Oleh ; Muzhof San
Di tengah rimbunnya pepohonan dalam sebuah hutan lebat sebelah selatan tebing Pegunungan Burni Telong, seorang pria berdiri tegap mengawasi sekelilingnya. Saat itu musim hujan, dan ia tampak seolah sedang menunggu monster hutan datang menghampirinya, dalam jangkauan pandangannya, agar kemudian dapat ia tebas dengan parang di tangannya.
“Tetap waspada!” Ujar pria itu kepada lima orang di belakangnya. Celoteh monster-monster hutan semakin mendekat.
“Awas Dika!” dengan siap dika menebas monyet yang menyerangnya. Jumlah mereka semakin banyak. Orang-orang disana mulai was-was.

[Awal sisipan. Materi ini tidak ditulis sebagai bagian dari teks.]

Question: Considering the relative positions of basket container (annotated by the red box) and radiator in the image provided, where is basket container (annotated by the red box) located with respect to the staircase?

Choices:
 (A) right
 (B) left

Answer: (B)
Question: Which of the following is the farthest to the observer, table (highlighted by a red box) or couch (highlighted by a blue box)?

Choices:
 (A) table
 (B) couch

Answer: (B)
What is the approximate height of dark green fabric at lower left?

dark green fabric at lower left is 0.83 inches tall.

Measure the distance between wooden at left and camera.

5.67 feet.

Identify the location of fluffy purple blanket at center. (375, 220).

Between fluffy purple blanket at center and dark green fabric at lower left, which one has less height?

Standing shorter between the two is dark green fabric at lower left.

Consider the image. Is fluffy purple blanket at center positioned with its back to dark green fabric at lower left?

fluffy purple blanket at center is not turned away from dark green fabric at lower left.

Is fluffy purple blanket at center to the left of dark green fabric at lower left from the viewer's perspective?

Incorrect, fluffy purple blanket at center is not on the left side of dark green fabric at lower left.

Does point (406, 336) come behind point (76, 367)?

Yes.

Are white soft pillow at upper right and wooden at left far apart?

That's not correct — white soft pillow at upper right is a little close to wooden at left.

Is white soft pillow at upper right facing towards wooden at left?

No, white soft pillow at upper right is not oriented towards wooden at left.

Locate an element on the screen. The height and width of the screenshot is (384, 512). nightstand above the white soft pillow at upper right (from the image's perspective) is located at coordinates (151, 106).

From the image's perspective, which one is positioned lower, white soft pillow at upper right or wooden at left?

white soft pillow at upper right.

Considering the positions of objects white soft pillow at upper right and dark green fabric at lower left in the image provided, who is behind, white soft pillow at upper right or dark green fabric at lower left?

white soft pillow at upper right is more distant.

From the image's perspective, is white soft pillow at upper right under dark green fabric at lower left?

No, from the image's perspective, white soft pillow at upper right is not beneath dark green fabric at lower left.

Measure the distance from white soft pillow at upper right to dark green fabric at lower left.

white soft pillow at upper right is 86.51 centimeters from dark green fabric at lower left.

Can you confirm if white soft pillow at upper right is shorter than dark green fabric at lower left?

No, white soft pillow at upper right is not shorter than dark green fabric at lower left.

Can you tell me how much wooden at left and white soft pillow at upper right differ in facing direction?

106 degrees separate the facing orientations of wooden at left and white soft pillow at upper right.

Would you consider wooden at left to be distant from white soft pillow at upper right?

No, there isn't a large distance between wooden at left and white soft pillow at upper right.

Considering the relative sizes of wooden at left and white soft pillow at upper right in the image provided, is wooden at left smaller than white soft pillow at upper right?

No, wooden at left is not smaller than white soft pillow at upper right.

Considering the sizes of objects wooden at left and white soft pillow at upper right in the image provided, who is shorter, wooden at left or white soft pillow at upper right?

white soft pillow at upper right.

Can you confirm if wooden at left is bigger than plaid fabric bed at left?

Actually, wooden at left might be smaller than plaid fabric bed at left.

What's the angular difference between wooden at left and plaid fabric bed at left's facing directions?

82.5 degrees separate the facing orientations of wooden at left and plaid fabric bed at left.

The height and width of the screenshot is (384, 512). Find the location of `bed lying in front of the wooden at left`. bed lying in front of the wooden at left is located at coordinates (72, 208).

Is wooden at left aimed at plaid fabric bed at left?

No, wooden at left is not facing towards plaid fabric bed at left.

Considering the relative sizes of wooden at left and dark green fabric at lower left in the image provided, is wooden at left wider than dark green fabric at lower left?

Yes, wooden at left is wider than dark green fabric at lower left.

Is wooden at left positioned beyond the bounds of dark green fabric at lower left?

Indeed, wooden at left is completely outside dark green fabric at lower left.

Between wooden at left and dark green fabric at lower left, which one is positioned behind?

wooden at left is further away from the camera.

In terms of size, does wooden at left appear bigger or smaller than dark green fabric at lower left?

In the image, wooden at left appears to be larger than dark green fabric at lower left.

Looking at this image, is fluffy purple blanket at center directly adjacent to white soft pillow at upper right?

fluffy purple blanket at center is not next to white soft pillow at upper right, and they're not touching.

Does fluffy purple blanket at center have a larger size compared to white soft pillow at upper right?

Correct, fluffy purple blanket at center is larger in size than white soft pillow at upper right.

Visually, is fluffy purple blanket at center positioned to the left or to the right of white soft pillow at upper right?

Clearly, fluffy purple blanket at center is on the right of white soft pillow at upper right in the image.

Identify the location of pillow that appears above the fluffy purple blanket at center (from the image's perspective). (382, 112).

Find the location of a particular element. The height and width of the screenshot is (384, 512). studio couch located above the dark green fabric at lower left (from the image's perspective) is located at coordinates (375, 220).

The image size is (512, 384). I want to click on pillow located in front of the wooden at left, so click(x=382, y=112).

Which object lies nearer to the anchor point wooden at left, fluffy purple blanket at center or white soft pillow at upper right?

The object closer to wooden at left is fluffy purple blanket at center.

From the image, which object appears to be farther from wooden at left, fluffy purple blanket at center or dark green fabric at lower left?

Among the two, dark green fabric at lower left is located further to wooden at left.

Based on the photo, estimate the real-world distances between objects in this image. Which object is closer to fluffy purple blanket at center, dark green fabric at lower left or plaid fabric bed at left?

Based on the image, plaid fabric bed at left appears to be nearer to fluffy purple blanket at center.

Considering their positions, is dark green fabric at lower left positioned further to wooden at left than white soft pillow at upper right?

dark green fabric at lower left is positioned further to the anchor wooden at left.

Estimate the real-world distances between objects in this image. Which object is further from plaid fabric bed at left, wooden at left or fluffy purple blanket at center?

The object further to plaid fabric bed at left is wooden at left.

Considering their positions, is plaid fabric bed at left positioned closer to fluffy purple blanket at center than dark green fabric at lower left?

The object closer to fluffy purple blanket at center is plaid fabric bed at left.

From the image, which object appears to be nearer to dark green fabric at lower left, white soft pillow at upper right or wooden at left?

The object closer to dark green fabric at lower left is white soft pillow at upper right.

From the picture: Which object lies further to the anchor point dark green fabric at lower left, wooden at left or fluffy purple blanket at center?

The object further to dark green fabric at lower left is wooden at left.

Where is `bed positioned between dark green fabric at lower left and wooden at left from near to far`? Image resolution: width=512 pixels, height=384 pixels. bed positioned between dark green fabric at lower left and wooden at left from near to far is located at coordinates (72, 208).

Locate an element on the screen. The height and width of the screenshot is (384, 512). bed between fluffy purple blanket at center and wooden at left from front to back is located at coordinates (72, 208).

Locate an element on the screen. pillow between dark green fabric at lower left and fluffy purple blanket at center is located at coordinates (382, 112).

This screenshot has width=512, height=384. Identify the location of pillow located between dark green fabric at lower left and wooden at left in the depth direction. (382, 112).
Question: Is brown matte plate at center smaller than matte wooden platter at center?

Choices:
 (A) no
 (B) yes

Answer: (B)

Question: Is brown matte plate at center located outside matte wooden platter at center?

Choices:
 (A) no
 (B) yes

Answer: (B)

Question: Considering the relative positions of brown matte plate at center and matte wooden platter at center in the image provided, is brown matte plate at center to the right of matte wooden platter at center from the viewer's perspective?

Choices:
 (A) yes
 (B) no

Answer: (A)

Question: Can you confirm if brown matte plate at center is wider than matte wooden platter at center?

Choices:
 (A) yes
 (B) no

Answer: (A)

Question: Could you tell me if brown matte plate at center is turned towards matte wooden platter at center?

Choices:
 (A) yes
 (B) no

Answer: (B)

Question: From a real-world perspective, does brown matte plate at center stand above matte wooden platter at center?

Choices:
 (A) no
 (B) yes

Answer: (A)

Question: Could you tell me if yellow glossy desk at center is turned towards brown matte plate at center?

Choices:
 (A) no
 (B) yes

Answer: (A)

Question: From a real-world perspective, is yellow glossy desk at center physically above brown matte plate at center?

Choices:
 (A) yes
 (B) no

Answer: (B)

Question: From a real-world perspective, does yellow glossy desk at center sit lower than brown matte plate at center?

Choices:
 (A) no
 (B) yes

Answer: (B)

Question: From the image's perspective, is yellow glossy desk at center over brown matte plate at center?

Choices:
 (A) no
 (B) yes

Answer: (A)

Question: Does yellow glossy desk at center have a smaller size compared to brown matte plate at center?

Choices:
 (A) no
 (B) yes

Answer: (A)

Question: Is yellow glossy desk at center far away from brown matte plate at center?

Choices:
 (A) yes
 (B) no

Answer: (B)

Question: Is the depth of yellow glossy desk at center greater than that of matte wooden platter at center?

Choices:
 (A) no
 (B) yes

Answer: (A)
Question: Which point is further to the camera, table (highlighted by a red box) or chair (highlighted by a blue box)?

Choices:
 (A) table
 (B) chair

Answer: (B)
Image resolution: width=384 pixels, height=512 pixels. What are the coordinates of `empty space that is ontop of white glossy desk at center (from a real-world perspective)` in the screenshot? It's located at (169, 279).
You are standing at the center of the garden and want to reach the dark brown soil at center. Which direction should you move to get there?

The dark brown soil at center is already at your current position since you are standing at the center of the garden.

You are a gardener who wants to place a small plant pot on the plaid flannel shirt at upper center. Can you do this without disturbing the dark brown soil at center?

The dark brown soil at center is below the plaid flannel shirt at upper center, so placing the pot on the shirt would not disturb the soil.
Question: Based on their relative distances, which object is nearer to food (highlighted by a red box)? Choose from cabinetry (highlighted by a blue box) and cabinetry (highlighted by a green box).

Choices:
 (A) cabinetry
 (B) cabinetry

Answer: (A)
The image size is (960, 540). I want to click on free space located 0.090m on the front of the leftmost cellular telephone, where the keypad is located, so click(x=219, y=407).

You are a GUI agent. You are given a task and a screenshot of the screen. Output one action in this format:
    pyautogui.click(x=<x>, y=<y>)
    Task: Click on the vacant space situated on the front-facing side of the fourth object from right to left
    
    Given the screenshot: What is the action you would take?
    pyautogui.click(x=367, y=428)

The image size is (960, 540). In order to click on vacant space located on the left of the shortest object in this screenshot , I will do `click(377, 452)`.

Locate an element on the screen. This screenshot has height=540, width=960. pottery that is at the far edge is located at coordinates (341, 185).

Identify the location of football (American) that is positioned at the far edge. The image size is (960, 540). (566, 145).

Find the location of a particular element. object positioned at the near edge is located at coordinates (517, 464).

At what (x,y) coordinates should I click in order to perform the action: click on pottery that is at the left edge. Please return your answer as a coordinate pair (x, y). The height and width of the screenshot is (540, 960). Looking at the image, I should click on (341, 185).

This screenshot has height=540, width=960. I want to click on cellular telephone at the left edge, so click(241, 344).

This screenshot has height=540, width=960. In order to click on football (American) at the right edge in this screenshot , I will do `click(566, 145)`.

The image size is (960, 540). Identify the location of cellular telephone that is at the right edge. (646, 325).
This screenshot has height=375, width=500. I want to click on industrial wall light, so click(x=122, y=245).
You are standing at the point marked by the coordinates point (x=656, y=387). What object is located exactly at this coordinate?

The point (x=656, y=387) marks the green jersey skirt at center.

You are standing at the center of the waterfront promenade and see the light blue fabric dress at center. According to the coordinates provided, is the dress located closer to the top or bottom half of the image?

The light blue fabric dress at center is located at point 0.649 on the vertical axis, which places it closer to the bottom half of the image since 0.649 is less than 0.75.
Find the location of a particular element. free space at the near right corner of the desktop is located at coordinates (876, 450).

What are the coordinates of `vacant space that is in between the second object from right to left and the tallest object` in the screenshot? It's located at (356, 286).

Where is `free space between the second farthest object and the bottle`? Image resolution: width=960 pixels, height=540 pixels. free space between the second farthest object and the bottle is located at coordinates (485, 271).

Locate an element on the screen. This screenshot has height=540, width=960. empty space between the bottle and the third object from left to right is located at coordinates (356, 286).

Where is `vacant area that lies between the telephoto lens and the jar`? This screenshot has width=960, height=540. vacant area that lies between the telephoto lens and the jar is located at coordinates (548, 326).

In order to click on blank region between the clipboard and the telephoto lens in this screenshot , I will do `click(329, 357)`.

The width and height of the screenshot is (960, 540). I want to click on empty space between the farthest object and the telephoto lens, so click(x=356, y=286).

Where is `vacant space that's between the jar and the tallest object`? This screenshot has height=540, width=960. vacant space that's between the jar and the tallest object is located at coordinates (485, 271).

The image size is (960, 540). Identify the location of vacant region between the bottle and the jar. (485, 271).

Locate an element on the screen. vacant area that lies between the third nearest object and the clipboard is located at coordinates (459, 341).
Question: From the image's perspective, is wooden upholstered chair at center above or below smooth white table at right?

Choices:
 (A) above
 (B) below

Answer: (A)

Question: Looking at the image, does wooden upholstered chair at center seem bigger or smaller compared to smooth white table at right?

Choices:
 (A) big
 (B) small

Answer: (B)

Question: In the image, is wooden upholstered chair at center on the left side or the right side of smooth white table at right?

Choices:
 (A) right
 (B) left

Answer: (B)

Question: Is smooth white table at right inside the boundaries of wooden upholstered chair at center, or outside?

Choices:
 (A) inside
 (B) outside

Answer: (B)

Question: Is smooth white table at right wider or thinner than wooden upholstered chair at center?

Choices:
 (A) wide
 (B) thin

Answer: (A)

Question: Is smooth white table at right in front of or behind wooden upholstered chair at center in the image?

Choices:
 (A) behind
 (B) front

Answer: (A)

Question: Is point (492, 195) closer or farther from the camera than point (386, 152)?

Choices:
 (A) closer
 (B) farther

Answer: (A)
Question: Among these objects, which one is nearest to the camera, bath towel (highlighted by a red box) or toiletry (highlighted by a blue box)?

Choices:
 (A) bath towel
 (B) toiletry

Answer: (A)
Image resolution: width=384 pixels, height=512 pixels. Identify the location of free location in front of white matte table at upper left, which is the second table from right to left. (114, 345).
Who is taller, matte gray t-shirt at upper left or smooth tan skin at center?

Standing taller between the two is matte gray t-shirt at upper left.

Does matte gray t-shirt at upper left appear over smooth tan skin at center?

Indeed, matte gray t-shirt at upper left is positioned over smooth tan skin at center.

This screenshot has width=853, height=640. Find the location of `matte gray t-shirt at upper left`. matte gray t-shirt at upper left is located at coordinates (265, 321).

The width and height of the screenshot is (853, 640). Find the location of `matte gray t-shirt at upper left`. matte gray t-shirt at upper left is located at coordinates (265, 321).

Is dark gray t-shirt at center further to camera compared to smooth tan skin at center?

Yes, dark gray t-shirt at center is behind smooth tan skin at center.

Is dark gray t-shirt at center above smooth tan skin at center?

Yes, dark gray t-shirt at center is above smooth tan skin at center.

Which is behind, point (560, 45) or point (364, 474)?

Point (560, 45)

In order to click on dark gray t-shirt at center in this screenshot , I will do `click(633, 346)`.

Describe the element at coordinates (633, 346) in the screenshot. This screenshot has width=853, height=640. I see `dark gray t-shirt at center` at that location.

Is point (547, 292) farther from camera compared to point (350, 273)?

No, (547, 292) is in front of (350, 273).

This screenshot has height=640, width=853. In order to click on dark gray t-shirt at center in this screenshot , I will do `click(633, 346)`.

“Ayo semua lari!” Dika memimpin di depan, disusul Ilma dan Ahmad. Yusrol dan kamal di tengah. Satu lagi ichal tertinggal di belakang. Sebelum kaki-kaki monyet itu mendahului. Langkah kaki mereka berlari lebih dulu. Monyet-monyet itu mengejar dengan cepat. Suara-suara mereka memaki telinga orang-orang itu. Jumlahnya puluhan berarak. Jalan menanjak semakin curam, deras hujan menyulitkan pandangan. Sebuah pohon tumbang berlumut menyekat jalan. Satu persatu mereka loncat. Sial, kaki ical merabrak pohon itu. Tubuhnya terjerembab. Lebih sialnya lagi monyet-monyet itu semakin mendekat.
“Tolooong!!!”
= # # =
Dika mengencangkan tas ranselnya. Lalu meletakkan parang di samping kanan dan sebotol air mineral di samping kiri.
“Yakin nih kita berangkat?” Tanya kamal.
“Yakin dong. Masa udah persiapan kaya gini gak jadi berangkat.”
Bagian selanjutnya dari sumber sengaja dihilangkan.